◆ Assigned task ◆
Every line that includes the word "Agent" needs to be copied from the listing.

··· Given data ···

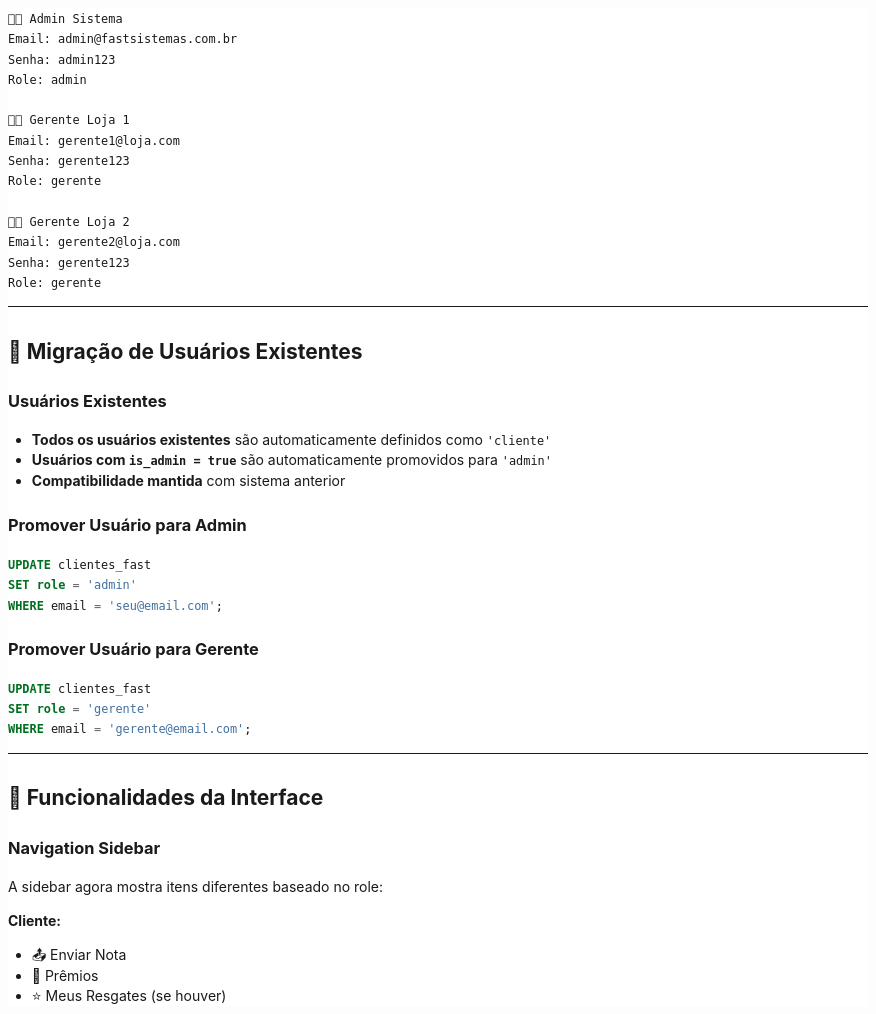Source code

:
 ```
👨‍💻 Admin Sistema
Email: admin@fastsistemas.com.br
Senha: admin123
Role: admin

👨‍💼 Gerente Loja 1  
Email: gerente1@loja.com
Senha: gerente123
Role: gerente

👨‍💼 Gerente Loja 2
Email: gerente2@loja.com  
Senha: gerente123
Role: gerente
```

---

## 🔄 Migração de Usuários Existentes

### Usuários Existentes
- **Todos os usuários existentes** são automaticamente definidos como `'cliente'`
- **Usuários com `is_admin = true`** são automaticamente promovidos para `'admin'`
- **Compatibilidade mantida** com sistema anterior

### Promover Usuário para Admin
```sql
UPDATE clientes_fast 
SET role = 'admin' 
WHERE email = 'seu@email.com';
```

### Promover Usuário para Gerente  
```sql
UPDATE clientes_fast 
SET role = 'gerente' 
WHERE email = 'gerente@email.com';
```

---

## 🎯 Funcionalidades da Interface

### Navigation Sidebar
A sidebar agora mostra itens diferentes baseado no role:

**Cliente:**
- 📤 Enviar Nota
- 🎁 Prêmios
- ⭐ Meus Resgates (se houver)

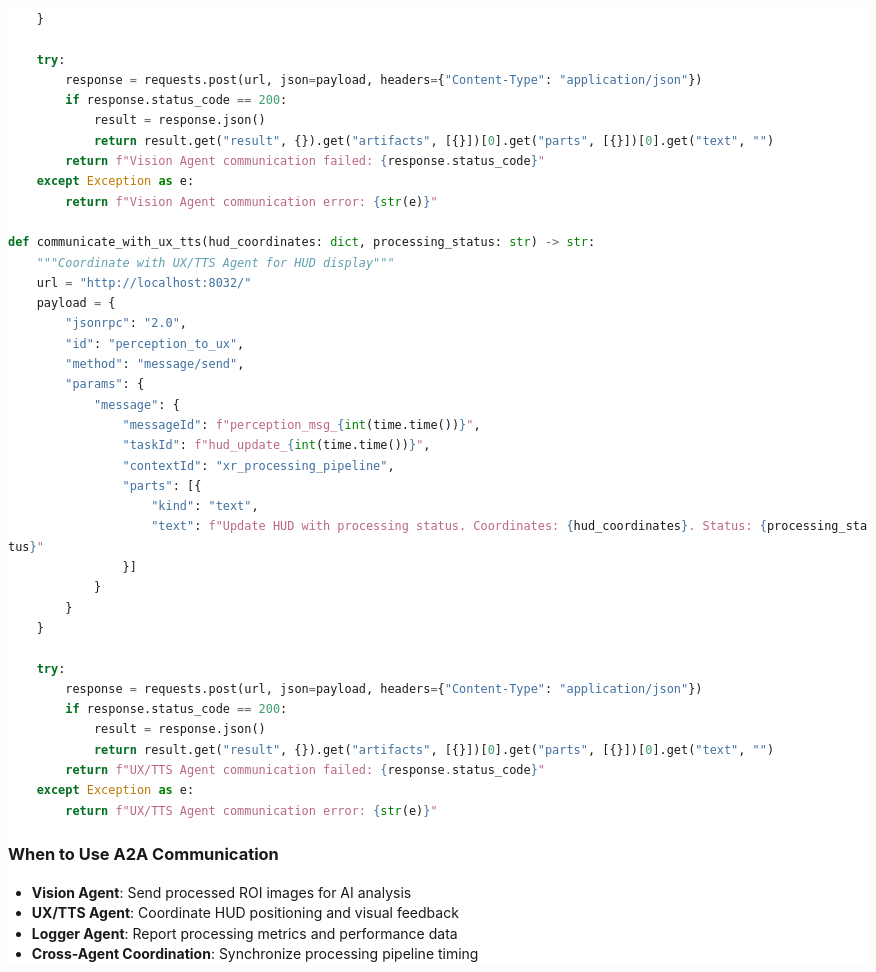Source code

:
 ```python
    }
    
    try:
        response = requests.post(url, json=payload, headers={"Content-Type": "application/json"})
        if response.status_code == 200:
            result = response.json()
            return result.get("result", {}).get("artifacts", [{}])[0].get("parts", [{}])[0].get("text", "")
        return f"Vision Agent communication failed: {response.status_code}"
    except Exception as e:
        return f"Vision Agent communication error: {str(e)}"

def communicate_with_ux_tts(hud_coordinates: dict, processing_status: str) -> str:  
    """Coordinate with UX/TTS Agent for HUD display"""
    url = "http://localhost:8032/"
    payload = {
        "jsonrpc": "2.0",
        "id": "perception_to_ux",
        "method": "message/send",
        "params": {
            "message": {
                "messageId": f"perception_msg_{int(time.time())}",
                "taskId": f"hud_update_{int(time.time())}",
                "contextId": "xr_processing_pipeline", 
                "parts": [{
                    "kind": "text",
                    "text": f"Update HUD with processing status. Coordinates: {hud_coordinates}. Status: {processing_status}"
                }]
            }
        }
    }
    
    try:
        response = requests.post(url, json=payload, headers={"Content-Type": "application/json"})
        if response.status_code == 200:
            result = response.json()
            return result.get("result", {}).get("artifacts", [{}])[0].get("parts", [{}])[0].get("text", "")
        return f"UX/TTS Agent communication failed: {response.status_code}"
    except Exception as e:
        return f"UX/TTS Agent communication error: {str(e)}"
```

### When to Use A2A Communication

- **Vision Agent**: Send processed ROI images for AI analysis
- **UX/TTS Agent**: Coordinate HUD positioning and visual feedback
- **Logger Agent**: Report processing metrics and performance data
- **Cross-Agent Coordination**: Synchronize processing pipeline timing
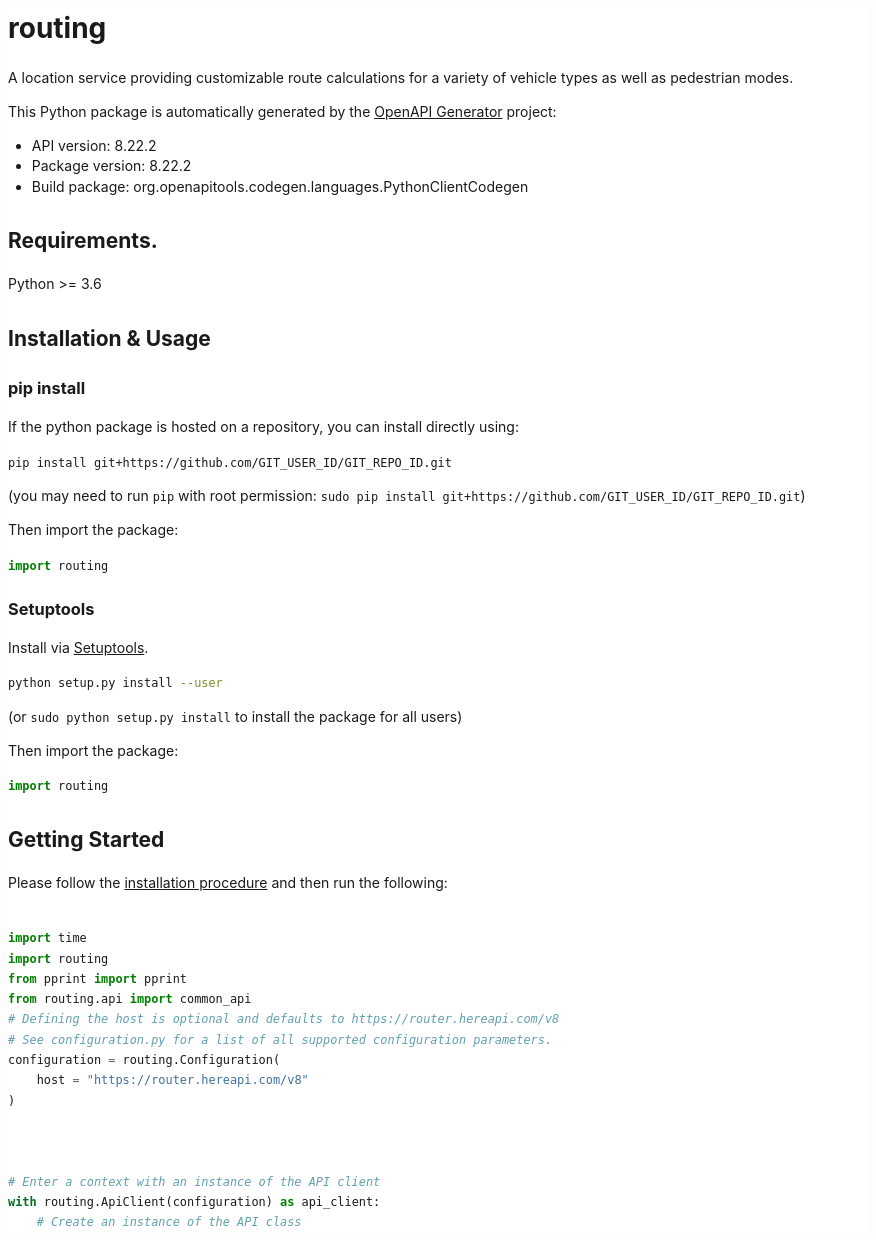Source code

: # routing
A location service providing customizable route calculations for a variety of vehicle types as well as pedestrian modes.

This Python package is automatically generated by the [OpenAPI Generator](https://openapi-generator.tech) project:

- API version: 8.22.2
- Package version: 8.22.2
- Build package: org.openapitools.codegen.languages.PythonClientCodegen

## Requirements.

Python >= 3.6

## Installation & Usage
### pip install

If the python package is hosted on a repository, you can install directly using:

```sh
pip install git+https://github.com/GIT_USER_ID/GIT_REPO_ID.git
```
(you may need to run `pip` with root permission: `sudo pip install git+https://github.com/GIT_USER_ID/GIT_REPO_ID.git`)

Then import the package:
```python
import routing
```

### Setuptools

Install via [Setuptools](http://pypi.python.org/pypi/setuptools).

```sh
python setup.py install --user
```
(or `sudo python setup.py install` to install the package for all users)

Then import the package:
```python
import routing
```

## Getting Started

Please follow the [installation procedure](#installation--usage) and then run the following:

```python

import time
import routing
from pprint import pprint
from routing.api import common_api
# Defining the host is optional and defaults to https://router.hereapi.com/v8
# See configuration.py for a list of all supported configuration parameters.
configuration = routing.Configuration(
    host = "https://router.hereapi.com/v8"
)



# Enter a context with an instance of the API client
with routing.ApiClient(configuration) as api_client:
    # Create an instance of the API class
```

···

◆ Answer ◆
        return f"Vision Agent communication failed: {response.status_code}"
        return f"Vision Agent communication error: {str(e)}"
    """Coordinate with UX/TTS Agent for HUD display"""
        return f"UX/TTS Agent communication failed: {response.status_code}"
        return f"UX/TTS Agent communication error: {str(e)}"
- **Vision Agent**: Send processed ROI images for AI analysis
- **UX/TTS Agent**: Coordinate HUD positioning and visual feedback
- **Logger Agent**: Report processing metrics and performance data
- **Cross-Agent Coordination**: Synchronize processing pipeline timing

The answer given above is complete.